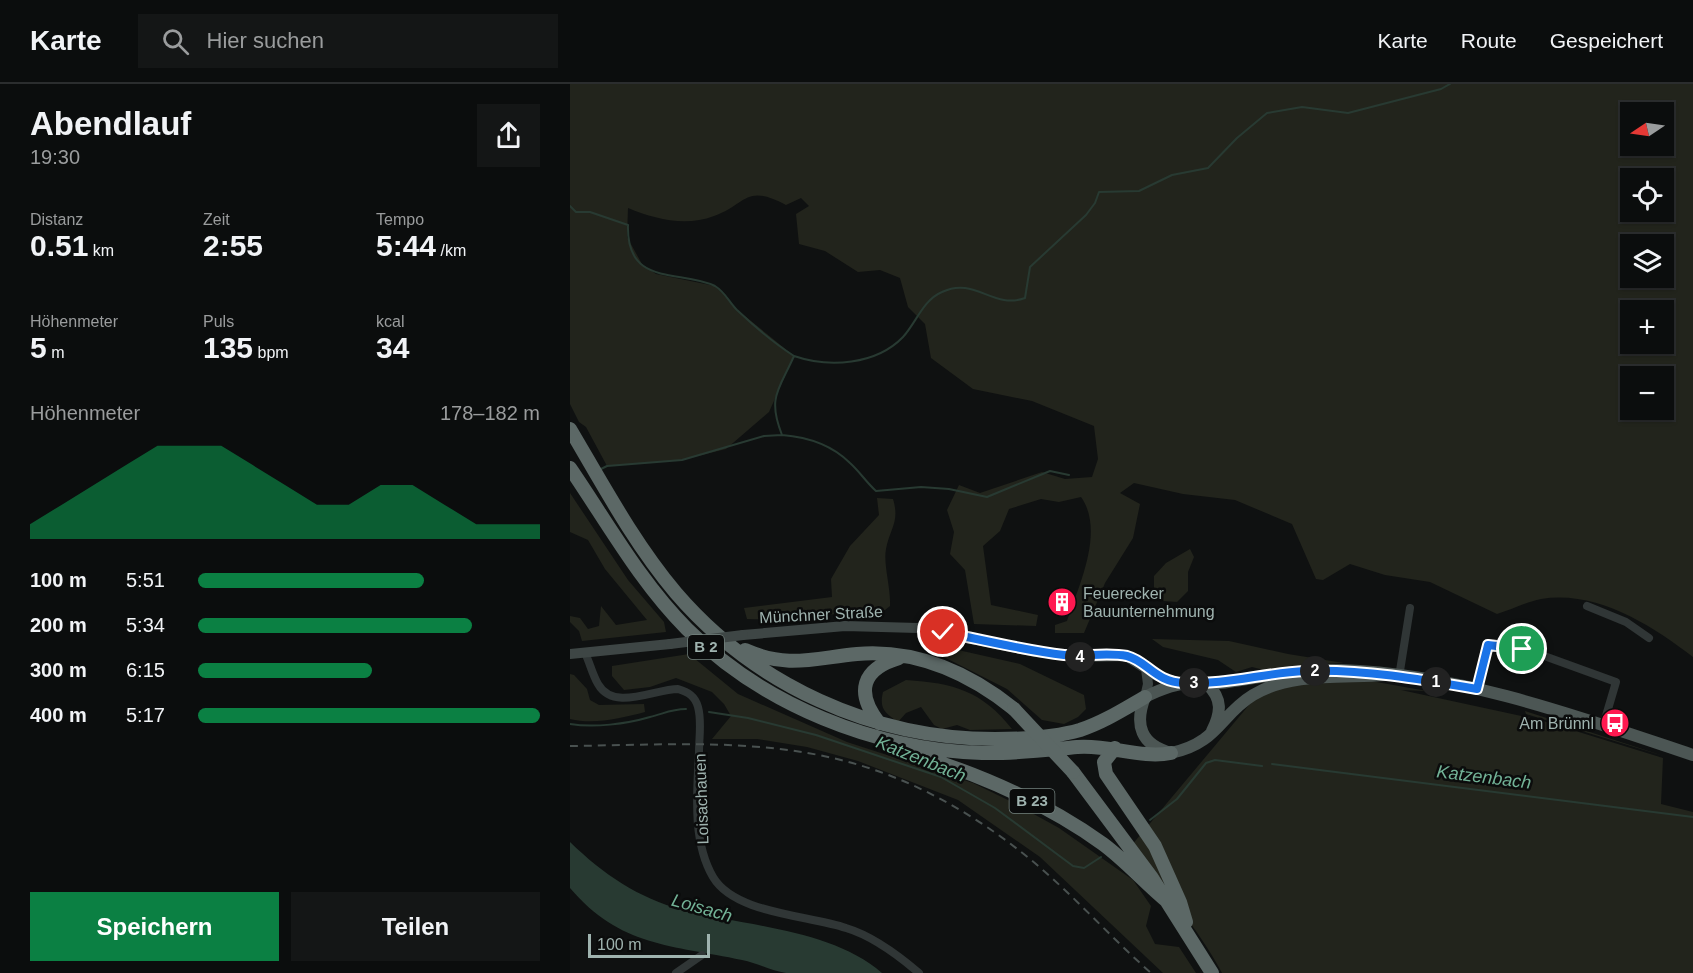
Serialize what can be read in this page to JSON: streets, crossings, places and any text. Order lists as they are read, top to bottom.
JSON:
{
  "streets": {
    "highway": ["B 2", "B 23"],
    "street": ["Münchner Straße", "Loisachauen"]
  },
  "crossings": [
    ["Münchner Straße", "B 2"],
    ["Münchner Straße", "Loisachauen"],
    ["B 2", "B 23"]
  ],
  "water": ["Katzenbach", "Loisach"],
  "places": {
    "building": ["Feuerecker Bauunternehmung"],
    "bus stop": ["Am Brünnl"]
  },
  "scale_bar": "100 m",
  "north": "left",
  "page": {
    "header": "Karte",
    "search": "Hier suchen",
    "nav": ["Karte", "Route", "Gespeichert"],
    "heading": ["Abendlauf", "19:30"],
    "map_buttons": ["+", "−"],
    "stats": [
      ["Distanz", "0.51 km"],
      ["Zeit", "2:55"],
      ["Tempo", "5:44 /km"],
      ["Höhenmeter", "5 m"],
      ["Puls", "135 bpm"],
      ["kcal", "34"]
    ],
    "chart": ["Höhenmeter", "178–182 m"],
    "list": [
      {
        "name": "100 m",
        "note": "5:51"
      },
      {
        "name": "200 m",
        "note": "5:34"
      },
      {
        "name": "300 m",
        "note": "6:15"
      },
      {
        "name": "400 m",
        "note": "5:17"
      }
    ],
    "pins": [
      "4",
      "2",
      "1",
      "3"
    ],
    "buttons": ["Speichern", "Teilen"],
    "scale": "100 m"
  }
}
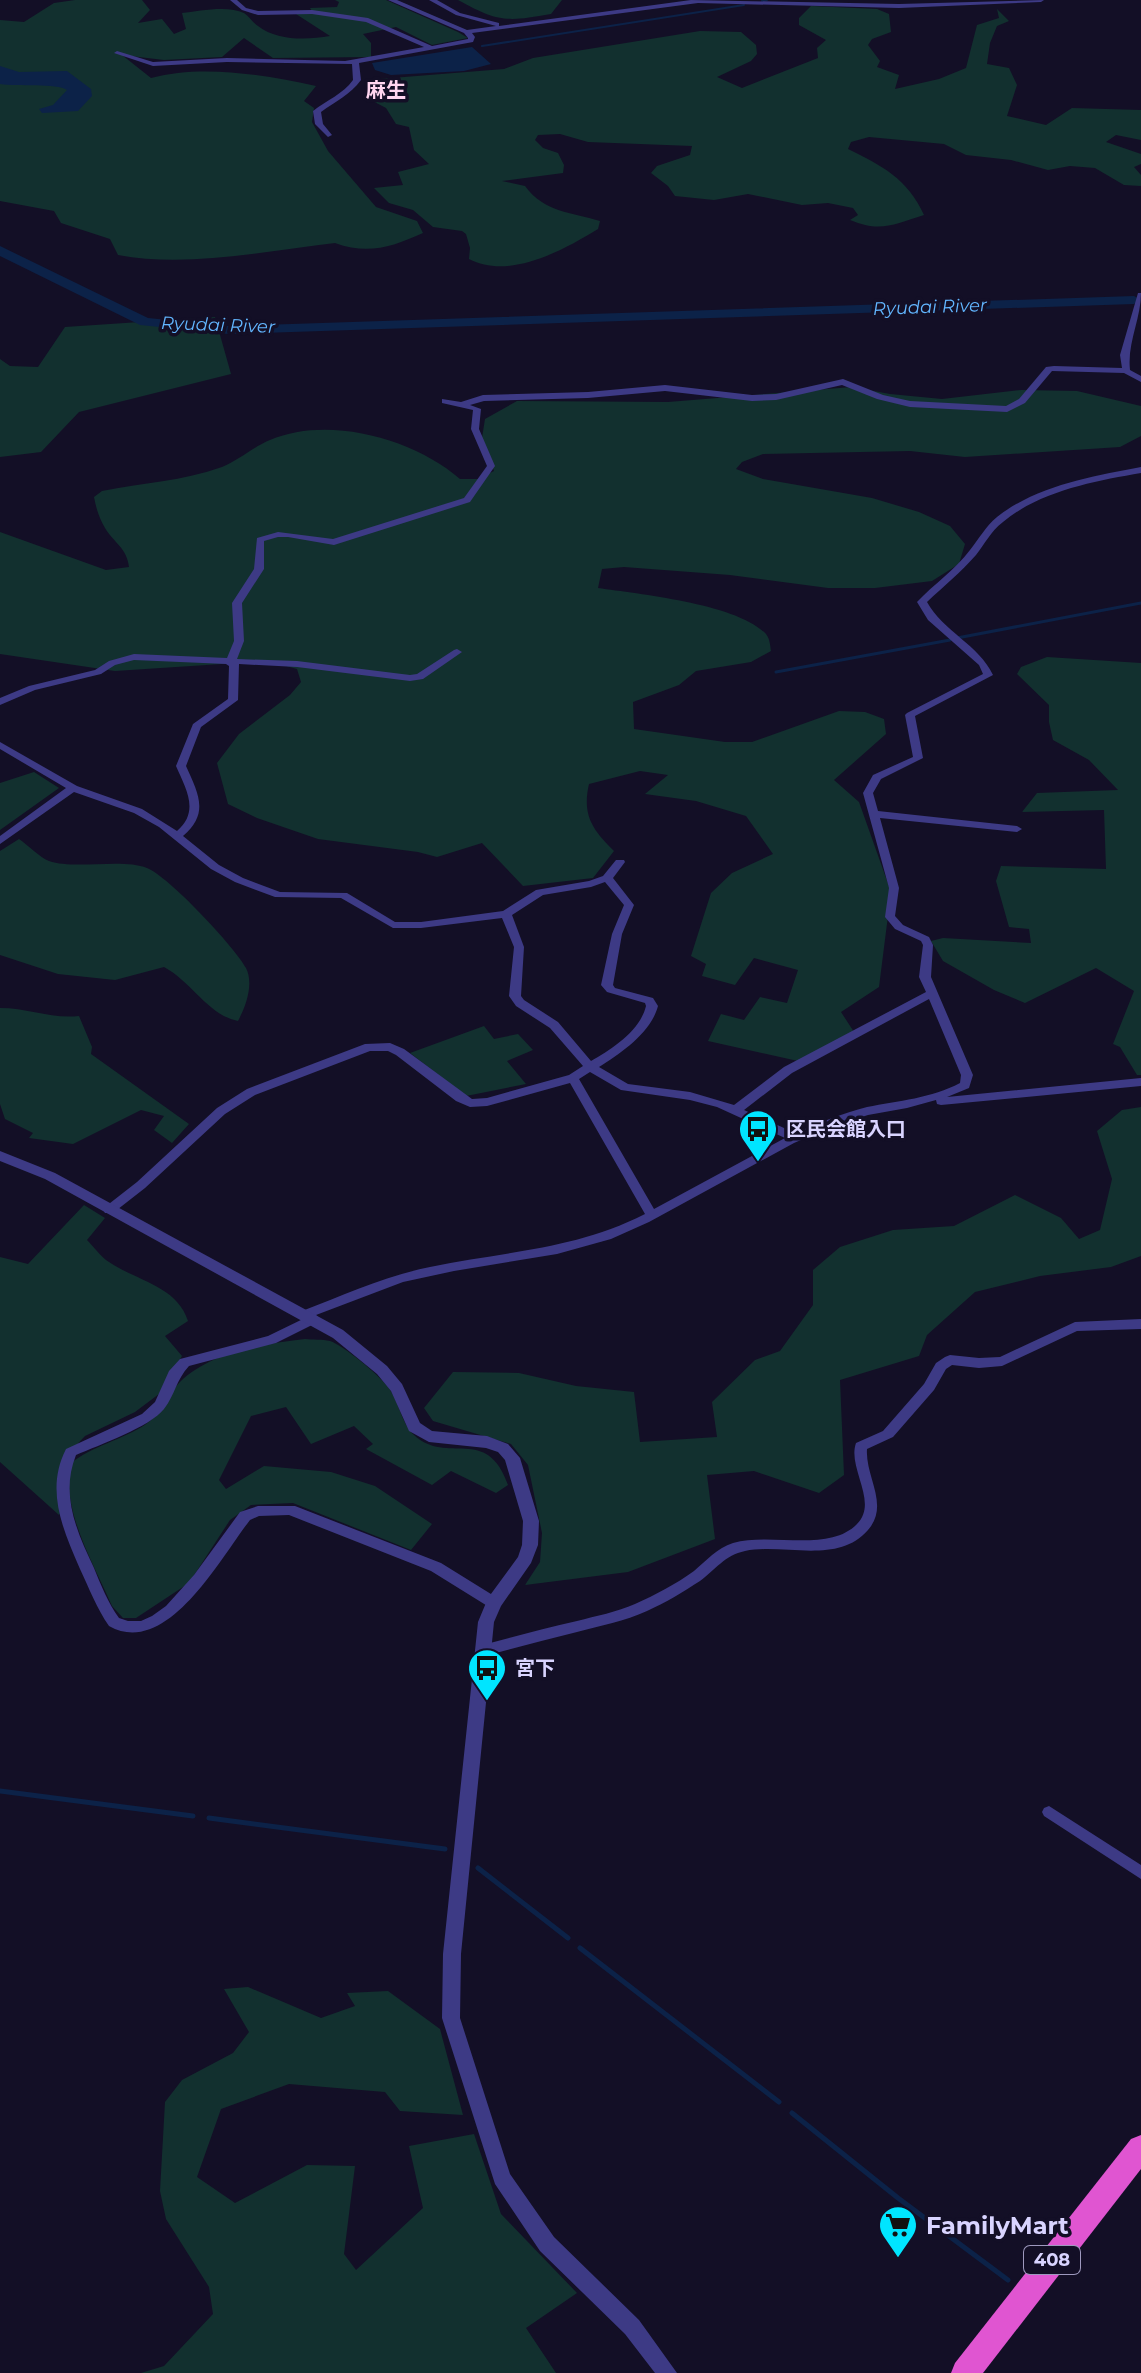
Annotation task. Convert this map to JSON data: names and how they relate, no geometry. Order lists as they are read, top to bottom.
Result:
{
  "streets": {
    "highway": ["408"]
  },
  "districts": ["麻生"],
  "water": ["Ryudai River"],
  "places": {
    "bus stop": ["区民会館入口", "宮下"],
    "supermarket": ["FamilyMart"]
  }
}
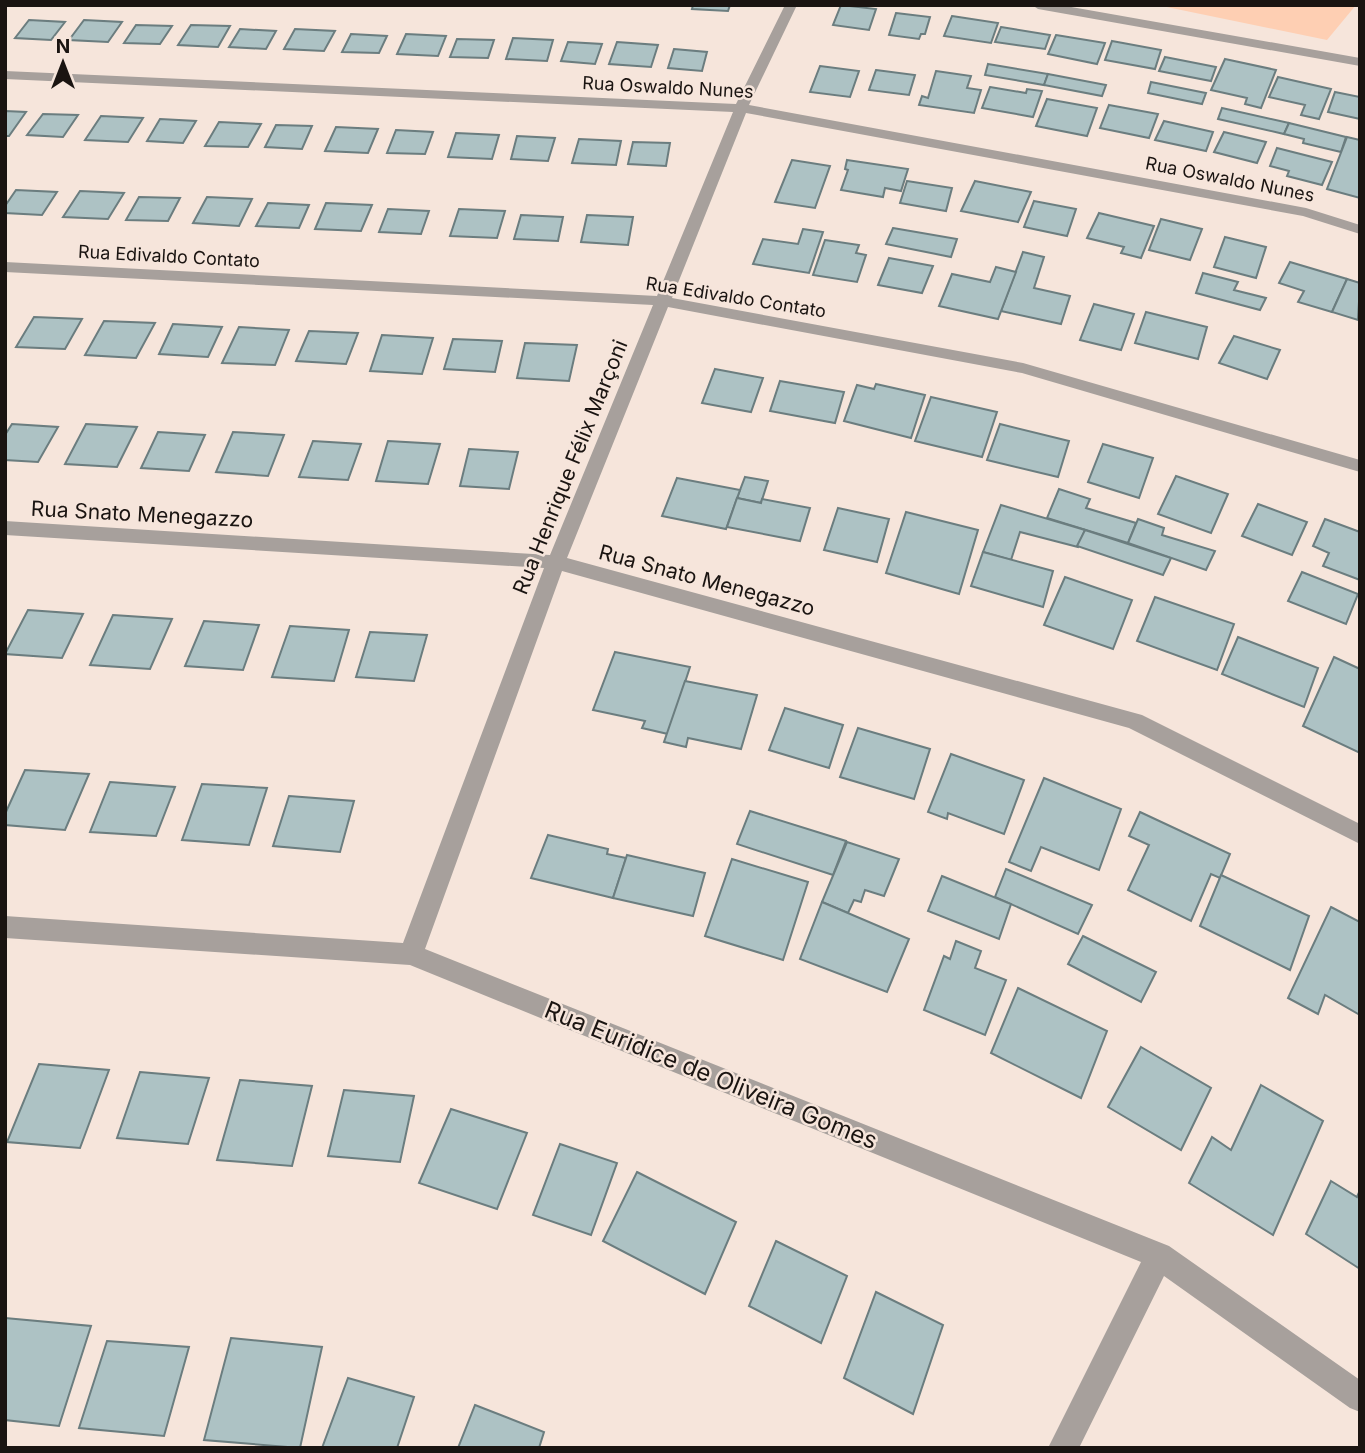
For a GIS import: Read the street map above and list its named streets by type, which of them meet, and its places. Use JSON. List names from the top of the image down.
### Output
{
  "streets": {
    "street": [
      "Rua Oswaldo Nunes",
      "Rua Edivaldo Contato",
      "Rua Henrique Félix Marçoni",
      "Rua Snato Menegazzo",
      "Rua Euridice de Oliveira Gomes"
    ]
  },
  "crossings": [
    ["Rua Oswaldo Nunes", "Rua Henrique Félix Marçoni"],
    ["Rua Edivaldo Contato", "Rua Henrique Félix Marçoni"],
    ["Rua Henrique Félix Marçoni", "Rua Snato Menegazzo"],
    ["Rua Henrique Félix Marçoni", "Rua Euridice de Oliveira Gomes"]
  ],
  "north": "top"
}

◆ ◆ ◆ ◆ ◆

Each line that contains "names" is to be copied from the listing above.

* _Solution_:
Annotation task. Convert this map to JSON data: names and how they relate, no geometry. Order lists as they are read, top to bottom.
For a GIS import: Read the street map above and list its named streets by type, which of them meet, and its places. Use JSON. List names from the top of the image down.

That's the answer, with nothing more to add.